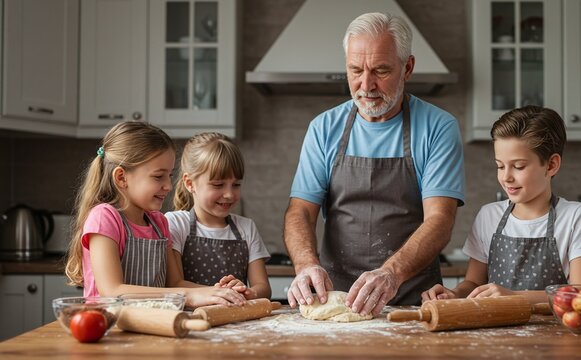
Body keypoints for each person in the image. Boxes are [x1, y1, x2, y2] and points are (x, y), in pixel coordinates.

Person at [284, 12, 465, 316]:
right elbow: (300, 211)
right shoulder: (323, 127)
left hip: (412, 305)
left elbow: (440, 221)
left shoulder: (438, 127)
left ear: (407, 68)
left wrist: (391, 273)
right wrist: (305, 265)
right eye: (355, 70)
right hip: (336, 301)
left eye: (380, 70)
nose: (365, 84)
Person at [422, 106, 581, 304]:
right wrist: (455, 294)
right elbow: (474, 282)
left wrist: (514, 296)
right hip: (496, 332)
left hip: (556, 332)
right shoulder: (488, 216)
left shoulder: (576, 216)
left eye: (519, 166)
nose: (506, 177)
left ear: (551, 165)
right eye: (500, 166)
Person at [65, 121, 246, 308]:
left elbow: (175, 284)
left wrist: (214, 293)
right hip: (110, 328)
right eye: (159, 176)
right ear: (121, 177)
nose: (168, 185)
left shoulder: (159, 223)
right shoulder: (105, 218)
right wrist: (189, 296)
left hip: (153, 325)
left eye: (169, 175)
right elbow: (112, 290)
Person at [165, 132, 271, 300]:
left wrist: (248, 292)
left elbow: (263, 287)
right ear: (190, 183)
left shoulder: (246, 227)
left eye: (236, 185)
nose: (229, 194)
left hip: (237, 320)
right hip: (192, 319)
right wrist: (222, 292)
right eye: (218, 185)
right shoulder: (176, 224)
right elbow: (175, 284)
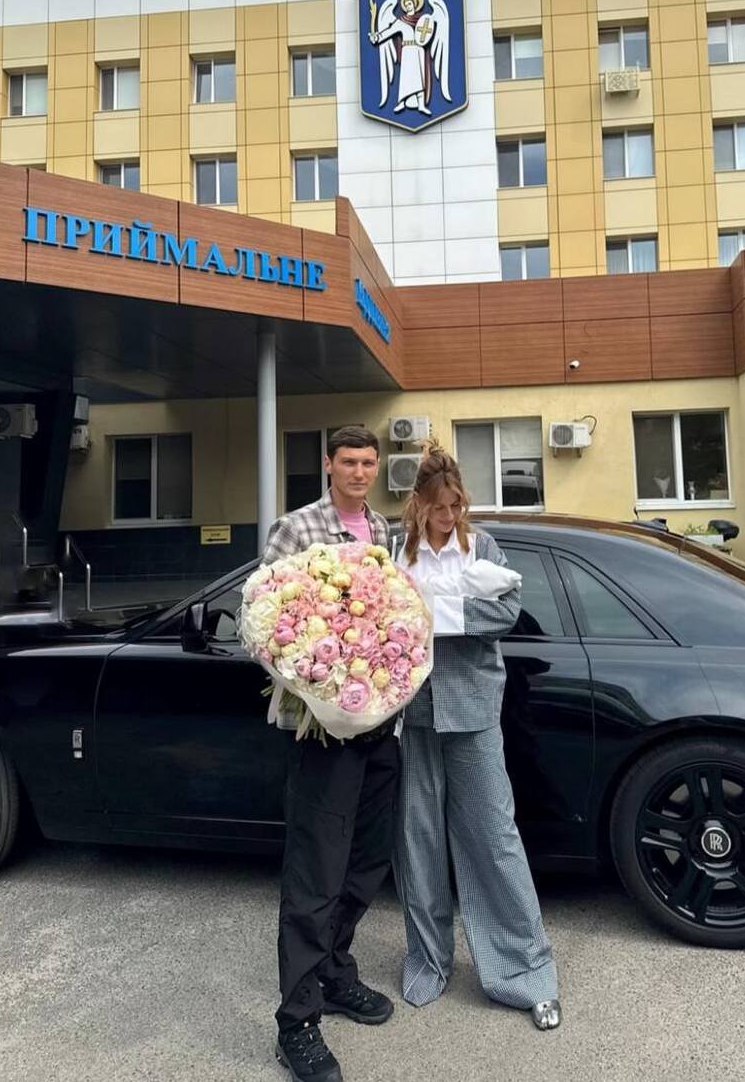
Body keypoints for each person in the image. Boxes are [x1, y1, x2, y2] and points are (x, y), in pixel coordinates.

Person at [393, 444, 562, 1030]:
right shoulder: (397, 550)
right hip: (412, 710)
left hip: (473, 708)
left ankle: (524, 970)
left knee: (494, 836)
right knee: (417, 839)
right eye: (439, 507)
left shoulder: (481, 546)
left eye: (456, 505)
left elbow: (507, 612)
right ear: (419, 504)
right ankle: (427, 960)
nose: (449, 516)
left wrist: (435, 614)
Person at [263, 426, 397, 1082]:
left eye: (369, 462)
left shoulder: (385, 530)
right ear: (328, 464)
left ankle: (336, 972)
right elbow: (267, 625)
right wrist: (321, 677)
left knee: (367, 861)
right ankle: (297, 1021)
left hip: (380, 725)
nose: (359, 471)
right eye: (349, 461)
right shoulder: (295, 530)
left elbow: (397, 615)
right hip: (321, 730)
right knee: (315, 874)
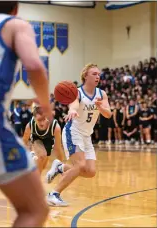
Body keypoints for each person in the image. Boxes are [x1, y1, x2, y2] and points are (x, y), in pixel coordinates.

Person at [0, 2, 52, 227]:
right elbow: (34, 65)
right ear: (16, 8)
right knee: (34, 210)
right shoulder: (15, 25)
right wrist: (45, 104)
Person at [46, 63, 112, 206]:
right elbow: (73, 104)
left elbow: (108, 114)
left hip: (86, 136)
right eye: (94, 74)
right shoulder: (77, 92)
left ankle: (60, 168)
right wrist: (72, 110)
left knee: (90, 172)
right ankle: (53, 194)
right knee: (80, 164)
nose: (98, 76)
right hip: (73, 131)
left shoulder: (102, 94)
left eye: (99, 74)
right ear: (85, 76)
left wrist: (101, 107)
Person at [23, 106, 67, 175]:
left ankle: (35, 174)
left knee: (43, 164)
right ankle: (36, 182)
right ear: (34, 118)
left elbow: (58, 148)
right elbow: (24, 141)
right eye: (39, 120)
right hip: (36, 138)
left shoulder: (56, 127)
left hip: (49, 140)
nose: (42, 123)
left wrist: (60, 166)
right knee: (41, 156)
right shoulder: (29, 126)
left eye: (44, 119)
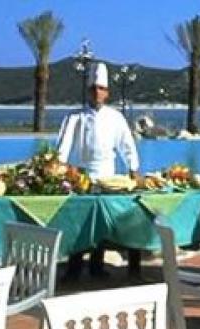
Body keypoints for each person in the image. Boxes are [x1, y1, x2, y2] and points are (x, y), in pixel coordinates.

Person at [56, 61, 141, 280]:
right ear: (88, 91)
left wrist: (133, 169)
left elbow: (127, 145)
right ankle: (73, 269)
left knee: (101, 225)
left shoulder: (116, 117)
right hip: (81, 178)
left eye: (101, 88)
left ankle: (97, 267)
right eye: (94, 88)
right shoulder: (74, 117)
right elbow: (63, 147)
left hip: (107, 178)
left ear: (107, 93)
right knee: (79, 224)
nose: (97, 92)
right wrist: (59, 167)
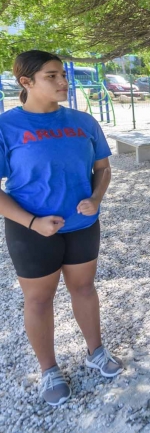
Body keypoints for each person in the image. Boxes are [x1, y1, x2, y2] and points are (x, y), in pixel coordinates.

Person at [0, 50, 123, 407]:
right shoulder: (8, 127)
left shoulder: (84, 122)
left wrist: (97, 198)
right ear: (27, 82)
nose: (62, 82)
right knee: (38, 300)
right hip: (30, 230)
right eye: (51, 76)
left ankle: (95, 351)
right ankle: (49, 370)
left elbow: (102, 169)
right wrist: (32, 222)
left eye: (62, 75)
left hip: (82, 224)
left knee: (84, 289)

-=-=-=-=-

What the task asks:
Pictures aside, reproduce all of the data exactly.

Solution below:
Body keypoints for each person in the image. Boxes are [x1, y1, x2, y2] and points are (x, y), in pixel coordinates.

Person at [284, 12, 465, 316]:
right elbow: (300, 211)
right shoulder: (323, 127)
left hip: (412, 305)
left elbow: (440, 221)
left shoulder: (438, 127)
left ear: (407, 68)
left wrist: (391, 273)
right wrist: (305, 265)
right eye: (355, 70)
right hip: (336, 301)
left eye: (380, 70)
nose: (365, 84)
Person at [422, 106, 581, 304]:
right wrist: (455, 294)
right elbow: (474, 282)
left wrist: (514, 296)
right hip: (496, 332)
left hip: (556, 332)
right shoulder: (488, 216)
left shoulder: (576, 216)
left eye: (519, 166)
nose: (506, 177)
left ear: (551, 165)
right eye: (500, 166)
Person at [65, 121, 246, 308]:
left elbow: (175, 284)
left wrist: (214, 293)
right hip: (110, 328)
right eye: (159, 176)
right ear: (121, 177)
nose: (168, 185)
left shoulder: (159, 223)
right shoulder: (105, 218)
right wrist: (189, 296)
left hip: (153, 325)
left eye: (169, 175)
right elbow: (112, 290)
Person at [165, 132, 271, 300]:
left wrist: (248, 292)
left elbow: (263, 287)
right ear: (190, 183)
left shoulder: (246, 227)
left eye: (236, 185)
nose: (229, 194)
left hip: (237, 320)
right hip: (192, 319)
right wrist: (222, 292)
right eye: (218, 185)
right shoulder: (176, 224)
right elbow: (175, 284)
Body keypoints for each person in the image. Boxes are [x1, y1, x2, y2] and points are (x, y), in pixel coordinates.

Person at [393, 444, 562, 1030]:
right shoulder: (397, 550)
right hip: (412, 710)
left hip: (473, 708)
left ankle: (524, 970)
left knee: (494, 836)
right knee: (417, 839)
right eye: (439, 507)
left shoulder: (481, 546)
left eye: (456, 505)
left elbow: (507, 612)
right ear: (419, 504)
right ankle: (427, 960)
nose: (449, 516)
left wrist: (435, 614)
Person at [263, 426, 397, 1082]:
left eye: (369, 462)
left shoulder: (385, 530)
right ear: (328, 464)
left ankle: (336, 972)
right elbow: (267, 625)
right wrist: (321, 677)
left knee: (367, 861)
right ankle: (297, 1021)
left hip: (380, 725)
nose: (359, 471)
right eye: (349, 461)
right shoulder: (295, 530)
left elbow: (397, 615)
right hip: (321, 730)
right knee: (315, 874)
Body keypoints for each person in the image. Boxes are [x1, y1, x2, y2] and points are (x, y), in pixel coordinates.

Person at [0, 2, 52, 227]:
right elbow: (34, 65)
right ear: (16, 8)
right knee: (34, 210)
right shoulder: (15, 25)
right wrist: (45, 104)
Person at [46, 63, 112, 206]:
right elbow: (73, 104)
left elbow: (108, 114)
left hip: (86, 136)
right eye: (94, 74)
right shoulder: (77, 92)
left ankle: (60, 168)
right wrist: (72, 110)
left knee: (90, 172)
right ankle: (53, 194)
right knee: (80, 164)
nose: (98, 76)
right hip: (73, 131)
left shoulder: (102, 94)
left eye: (99, 74)
right ear: (85, 76)
left wrist: (101, 107)
Person at [23, 106, 67, 175]:
left ankle: (35, 174)
left knee: (43, 164)
right ankle: (36, 182)
right ear: (34, 118)
left elbow: (58, 148)
right elbow: (24, 141)
right eye: (39, 120)
right hip: (36, 138)
left shoulder: (56, 127)
left hip: (49, 140)
nose: (42, 123)
left wrist: (60, 166)
right knee: (41, 156)
right shoulder: (29, 126)
left eye: (44, 119)
Body keypoints for each person in the image. Boxes are [x1, y1, x2, y2] and points are (x, y), in pixel coordinates.

Person at [56, 61, 141, 280]:
right ear: (88, 91)
left wrist: (133, 169)
left elbow: (127, 145)
right ankle: (73, 269)
left knee: (101, 225)
left shoulder: (116, 117)
right hip: (81, 178)
left eye: (101, 88)
left ankle: (97, 267)
right eye: (94, 88)
right shoulder: (74, 117)
right elbow: (63, 147)
left hip: (107, 178)
left ear: (107, 93)
right knee: (79, 224)
nose: (97, 92)
right wrist: (59, 167)
Body keypoints for each person in the image. Boxes are [x1, y1, x2, y2] and points are (x, y), in pixel coordinates.

Person at [0, 50, 123, 407]:
right shoulder: (8, 127)
left shoulder: (84, 122)
left wrist: (97, 198)
right ear: (27, 82)
nose: (62, 82)
right knee: (38, 300)
right hip: (30, 230)
right eye: (51, 76)
left ankle: (95, 351)
right ankle: (49, 370)
left elbow: (102, 169)
right wrist: (32, 222)
left eye: (62, 75)
left hip: (82, 224)
left knee: (84, 289)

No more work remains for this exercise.